Mengambil Pengecualian

UU AI Uni Eropa memuat pengecualian yang, menurut penulis, dapat sangat permisif. Pasal 50 (2), mereka menyatakan, menawarkan pengecualian dalam kasus di mana sebagian besar gambar sumber asli tidak diubah. Para penulis mencatat:

"Apa yang dapat dianggap sebagai konten dalam pengertian Pasal 50(2) dalam kasus audio, gambar, dan video digital? Misalnya, dalam kasus gambar, apakah kita perlu mempertimbangkan ruang piksel atau ruang kasat mata yang dapat dirasakan oleh manusia? Manipulasi substantif dalam ruang piksel mungkin tidak mengubah persepsi manusia, dan di sisi lain, gangguan kecil dalam ruang piksel dapat mengubah persepsi secara dramatis."
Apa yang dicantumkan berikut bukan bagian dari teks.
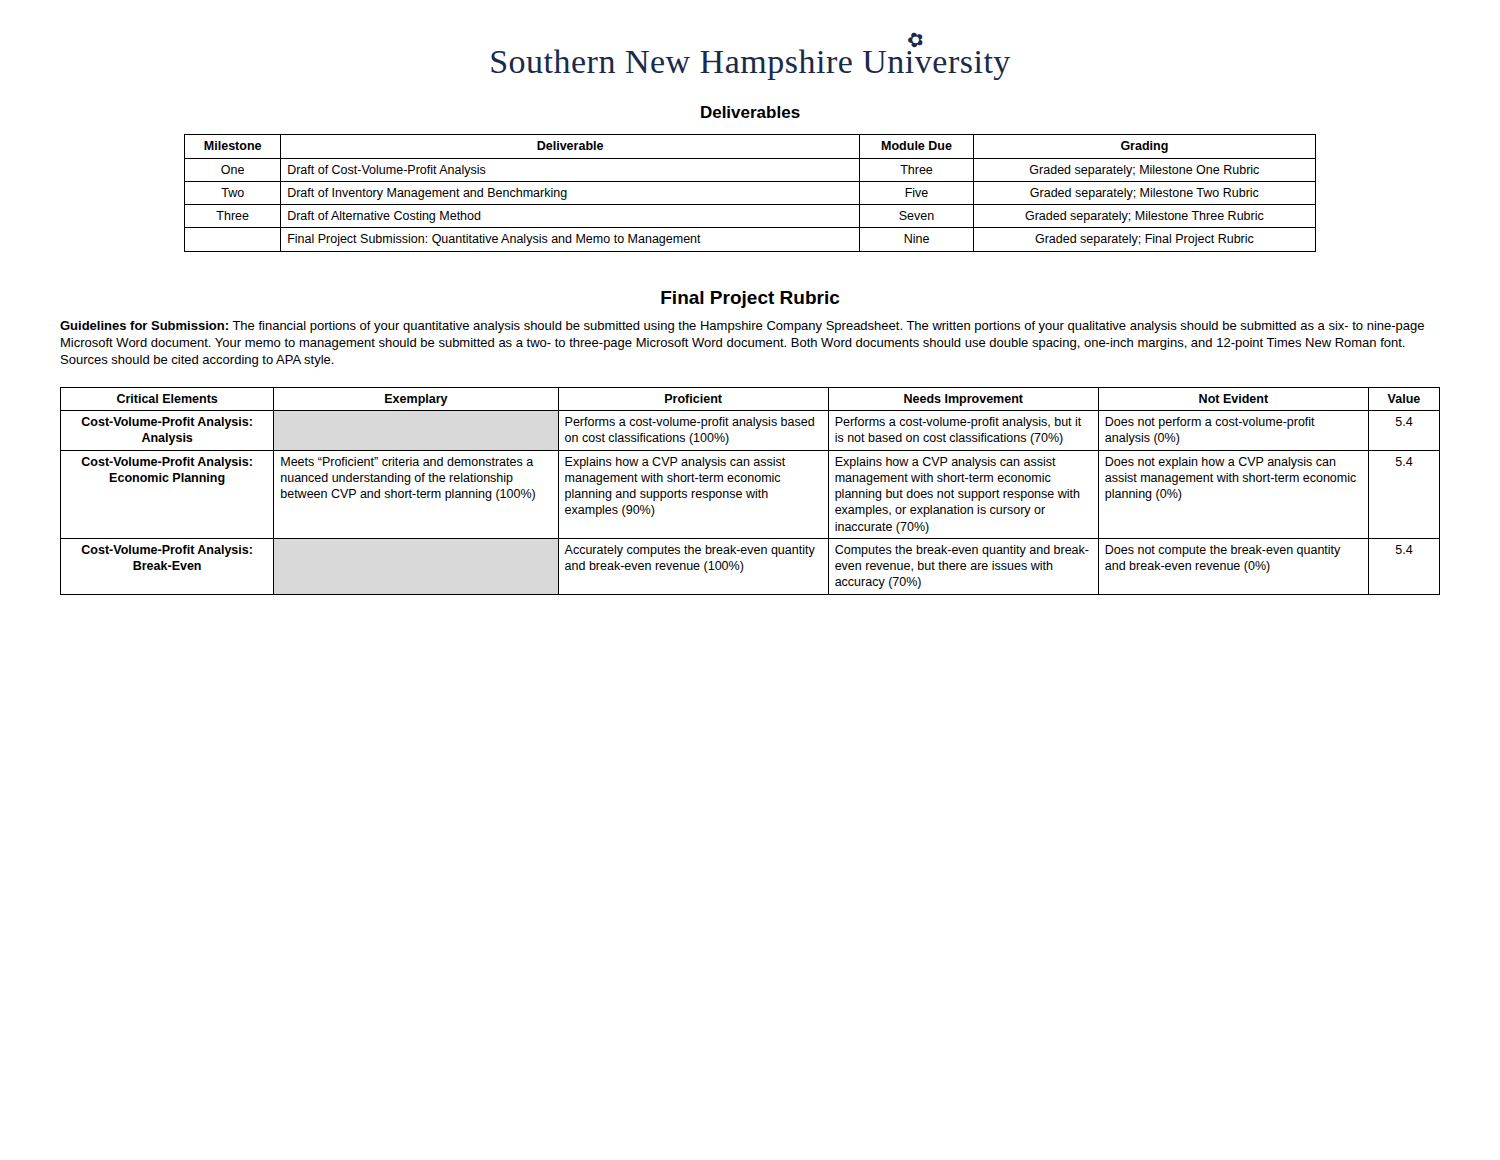✿Southern New Hampshire University
Deliverables
| Milestone | Deliverable | Module Due | Grading |
| --- | --- | --- | --- |
| One | Draft of Cost-Volume-Profit Analysis | Three | Graded separately; Milestone One Rubric |
| Two | Draft of Inventory Management and Benchmarking | Five | Graded separately; Milestone Two Rubric |
| Three | Draft of Alternative Costing Method | Seven | Graded separately; Milestone Three Rubric |
| | Final Project Submission: Quantitative Analysis and Memo to Management | Nine | Graded separately; Final Project Rubric |
Final Project Rubric
Guidelines for Submission: The financial portions of your quantitative analysis should be submitted using the Hampshire Company Spreadsheet. The written portions of your qualitative analysis should be submitted as a six- to nine-page Microsoft Word document. Your memo to management should be submitted as a two- to three-page Microsoft Word document. Both Word documents should use double spacing, one-inch margins, and 12-point Times New Roman font. Sources should be cited according to APA style.
| Critical Elements | Exemplary | Proficient | Needs Improvement | Not Evident | Value |
| --- | --- | --- | --- | --- | --- |
| Cost-Volume-Profit Analysis: Analysis | | Performs a cost-volume-profit analysis based on cost classifications (100%) | Performs a cost-volume-profit analysis, but it is not based on cost classifications (70%) | Does not perform a cost-volume-profit analysis (0%) | 5.4 |
| Cost-Volume-Profit Analysis: Economic Planning | Meets “Proficient” criteria and demonstrates a nuanced understanding of the relationship between CVP and short-term planning (100%) | Explains how a CVP analysis can assist management with short-term economic planning and supports response with examples (90%) | Explains how a CVP analysis can assist management with short-term economic planning but does not support response with examples, or explanation is cursory or inaccurate (70%) | Does not explain how a CVP analysis can assist management with short-term economic planning (0%) | 5.4 |
| Cost-Volume-Profit Analysis: Break-Even | | Accurately computes the break-even quantity and break-even revenue (100%) | Computes the break-even quantity and break-even revenue, but there are issues with accuracy (70%) | Does not compute the break-even quantity and break-even revenue (0%) | 5.4 |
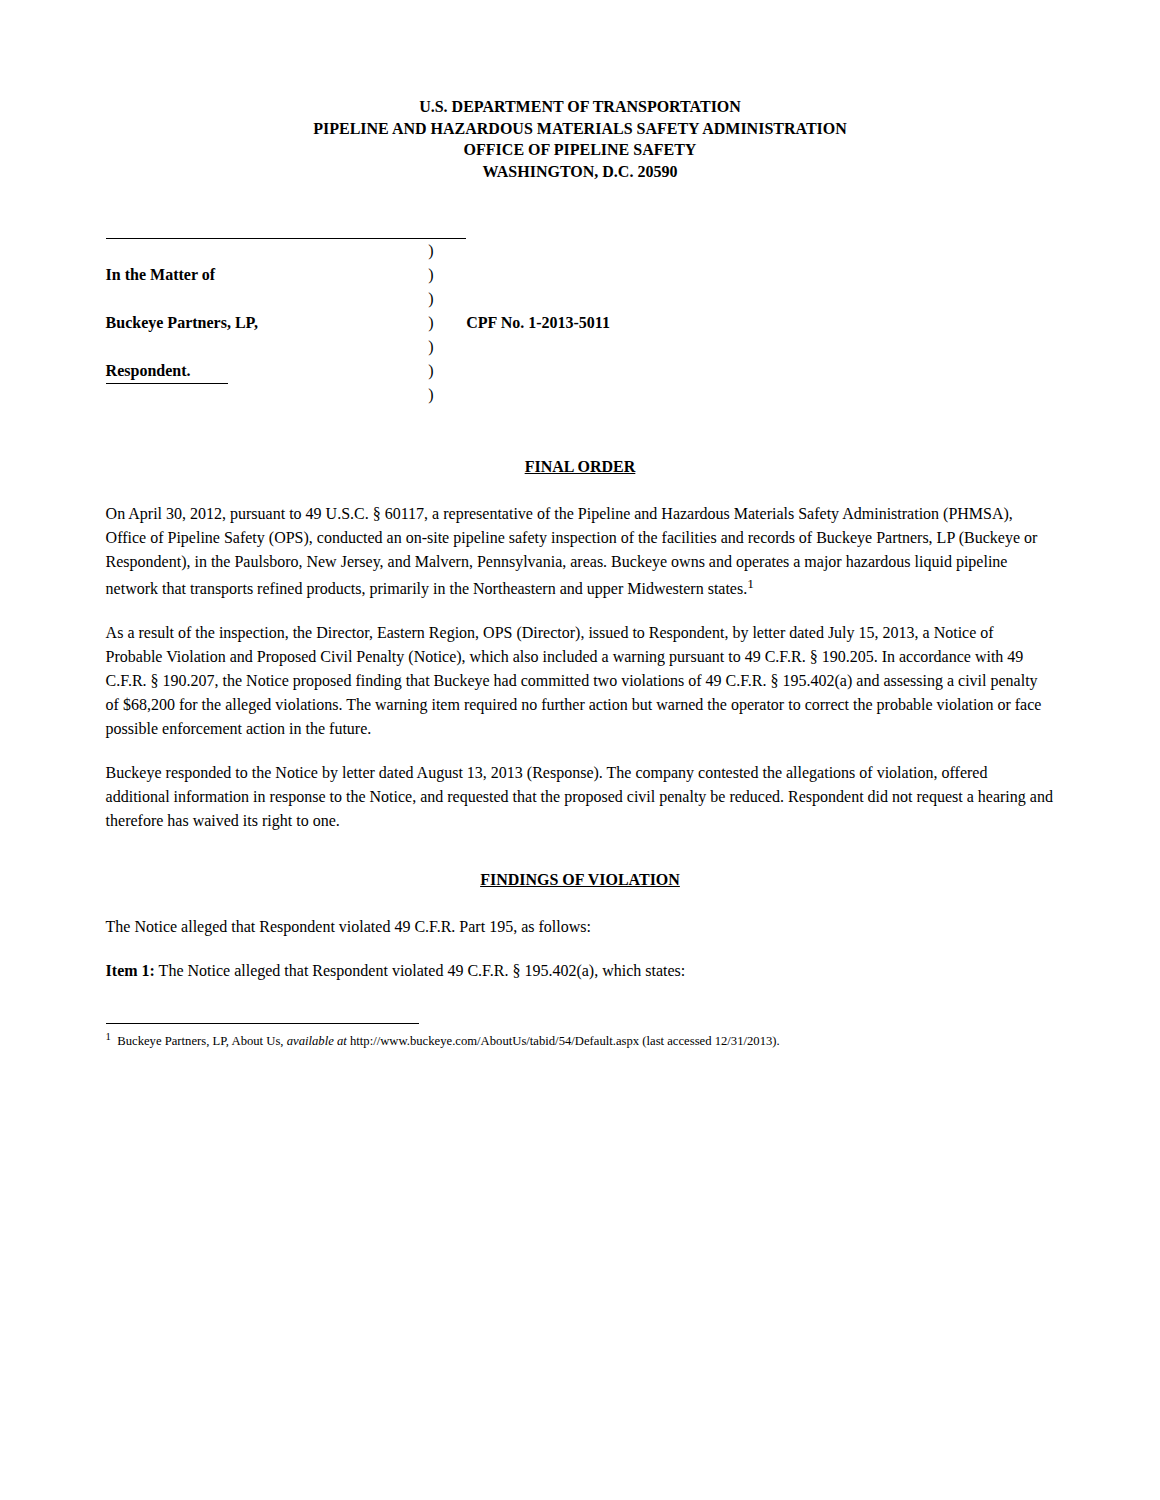U.S. DEPARTMENT OF TRANSPORTATION
PIPELINE AND HAZARDOUS MATERIALS SAFETY ADMINISTRATION
OFFICE OF PIPELINE SAFETY
WASHINGTON, D.C. 20590
| | ) | |
| In the Matter of | ) | |
| | ) | |
| Buckeye Partners, LP, | ) | CPF No. 1-2013-5011 |
| | ) | |
| Respondent. | ) | |
| | ) | |
FINAL ORDER
On April 30, 2012, pursuant to 49 U.S.C. § 60117, a representative of the Pipeline and Hazardous Materials Safety Administration (PHMSA), Office of Pipeline Safety (OPS), conducted an on-site pipeline safety inspection of the facilities and records of Buckeye Partners, LP (Buckeye or Respondent), in the Paulsboro, New Jersey, and Malvern, Pennsylvania, areas. Buckeye owns and operates a major hazardous liquid pipeline network that transports refined products, primarily in the Northeastern and upper Midwestern states.1
As a result of the inspection, the Director, Eastern Region, OPS (Director), issued to Respondent, by letter dated July 15, 2013, a Notice of Probable Violation and Proposed Civil Penalty (Notice), which also included a warning pursuant to 49 C.F.R. § 190.205. In accordance with 49 C.F.R. § 190.207, the Notice proposed finding that Buckeye had committed two violations of 49 C.F.R. § 195.402(a) and assessing a civil penalty of $68,200 for the alleged violations. The warning item required no further action but warned the operator to correct the probable violation or face possible enforcement action in the future.
Buckeye responded to the Notice by letter dated August 13, 2013 (Response). The company contested the allegations of violation, offered additional information in response to the Notice, and requested that the proposed civil penalty be reduced. Respondent did not request a hearing and therefore has waived its right to one.
FINDINGS OF VIOLATION
The Notice alleged that Respondent violated 49 C.F.R. Part 195, as follows:
Item 1: The Notice alleged that Respondent violated 49 C.F.R. § 195.402(a), which states:
1 Buckeye Partners, LP, About Us, available at http://www.buckeye.com/AboutUs/tabid/54/Default.aspx (last accessed 12/31/2013).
Para peneliti memberikan contoh penambahan pistol pada foto seseorang yang sedang menunjuk seseorang. Dengan menambahkan pistol, seseorang mengubah sedikitnya 5% dari gambar; namun, signifikansi semantik dari bagian yang diubah cukup penting. Oleh karena itu tampaknya pengecualian ini tidak memperhitungkan pemahaman 'akal sehat' apa pun tentang pengaruh detail kecil terhadap signifikansi keseluruhan gambar.

Pasal 50(2) juga memberikan pengecualian untuk 'fungsi bantuan untuk penyuntingan standar'. Karena Undang-Undang tersebut tidak mendefinisikan apa yang dimaksud dengan 'penyuntingan standar', bahkan fitur pasca-pemrosesan yang ekstrem seperti Google's Best Take tampaknya dilindungi oleh pengecualian ini, menurut pengamatan penulis.

Kesimpulan

Maksud dari karya baru ini adalah untuk mendorong studi interdisipliner seputar regulasi deepfake, dan menjadi titik awal bagi dialog baru antara ilmuwan komputer dan sarjana hukum.

Akan tetapi, makalah itu sendiri tunduk pada tautologi di beberapa poin: makalah itu sering menggunakan istilah 'deepfake' seolah-olah maknanya sudah jelas dengan sendirinya, sambil mengkritik UU AI Uni Eropa karena gagal mendefinisikan apa sebenarnya yang dimaksud dengan deepfake.

 

Pertama kali diterbitkan pada hari Senin, 16 Desember 2024

Penulis tentang pembelajaran mesin, spesialis domain dalam sintesis citra manusia. Mantan kepala konten penelitian di Metaphysic.ai.